Après neuf ans à la tête du Mandarin Oriental New York, Susanne Hatje devient directrice générale du Mandarin Oriental Mayfair, Londres, qui ouvrira ses portes à l'hiver 2023. Comme elle l'a appris au cours de ses 25 années d'expérience, « aucune ouverture n'est jamais la même. »

PORTRAIT - SUSANNE HATJE, DIRECTRICE DU MANDARIN ORIENTAL MAYFAIR, LONDON: « AUCUNE OUVERTURE N'EST JAMAIS LA MÊME. » (Royaume-Uni)

Après neuf ans à la tête du Mandarin Oriental New York, Susanne Hatje devient directrice générale du Mandarin Oriental Mayfair, Londres, qui ouvrira ses portes à l'hiver 2023. Comme elle l'a appris au cours de ses 25 années d'expérience, « aucune ouverture n'est jamais la même. »

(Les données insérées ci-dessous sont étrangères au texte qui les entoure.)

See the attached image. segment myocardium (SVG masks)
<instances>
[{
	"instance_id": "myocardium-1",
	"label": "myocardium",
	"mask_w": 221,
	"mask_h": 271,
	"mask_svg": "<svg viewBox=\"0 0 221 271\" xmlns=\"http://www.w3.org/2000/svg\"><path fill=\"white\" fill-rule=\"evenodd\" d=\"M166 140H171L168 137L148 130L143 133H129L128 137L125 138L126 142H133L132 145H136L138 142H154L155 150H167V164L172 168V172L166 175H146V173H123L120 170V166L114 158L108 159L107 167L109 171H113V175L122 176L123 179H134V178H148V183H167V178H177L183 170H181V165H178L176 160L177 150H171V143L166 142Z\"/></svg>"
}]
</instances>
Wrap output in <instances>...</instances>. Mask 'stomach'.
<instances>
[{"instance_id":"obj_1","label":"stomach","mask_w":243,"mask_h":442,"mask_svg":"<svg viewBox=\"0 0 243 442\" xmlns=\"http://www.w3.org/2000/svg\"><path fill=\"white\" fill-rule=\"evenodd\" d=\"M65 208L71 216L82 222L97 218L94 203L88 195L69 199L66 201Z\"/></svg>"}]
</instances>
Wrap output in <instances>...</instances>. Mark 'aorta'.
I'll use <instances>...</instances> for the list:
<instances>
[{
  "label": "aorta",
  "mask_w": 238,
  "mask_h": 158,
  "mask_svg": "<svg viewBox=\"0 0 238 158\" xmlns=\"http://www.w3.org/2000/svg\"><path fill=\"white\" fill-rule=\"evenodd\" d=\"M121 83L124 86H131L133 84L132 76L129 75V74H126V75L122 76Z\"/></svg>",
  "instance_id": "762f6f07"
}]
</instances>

Catégorie : Europe - Royaume-Uni - Interviews et portraits - - Interviews
Interview réalisé par Sonia Taourghi le 10-11-2023


Par une belle journée d'automne, dans l'élégant salon de thé Rosebery du Mandarin Oriental Hyde Park, à Londres, Susanne Hatje partage son expérience et sa vision avec le Journal des Palaces. L'occasion de comprendre ce qui anime cette dirigeante énergique et ce qui fera du Mandarin Oriental Mayfair, London, le nouvel hôtel phare du groupe à Londres, « un boutique hôtel contemporain offrant une oasis chaleureuse et accueillante. »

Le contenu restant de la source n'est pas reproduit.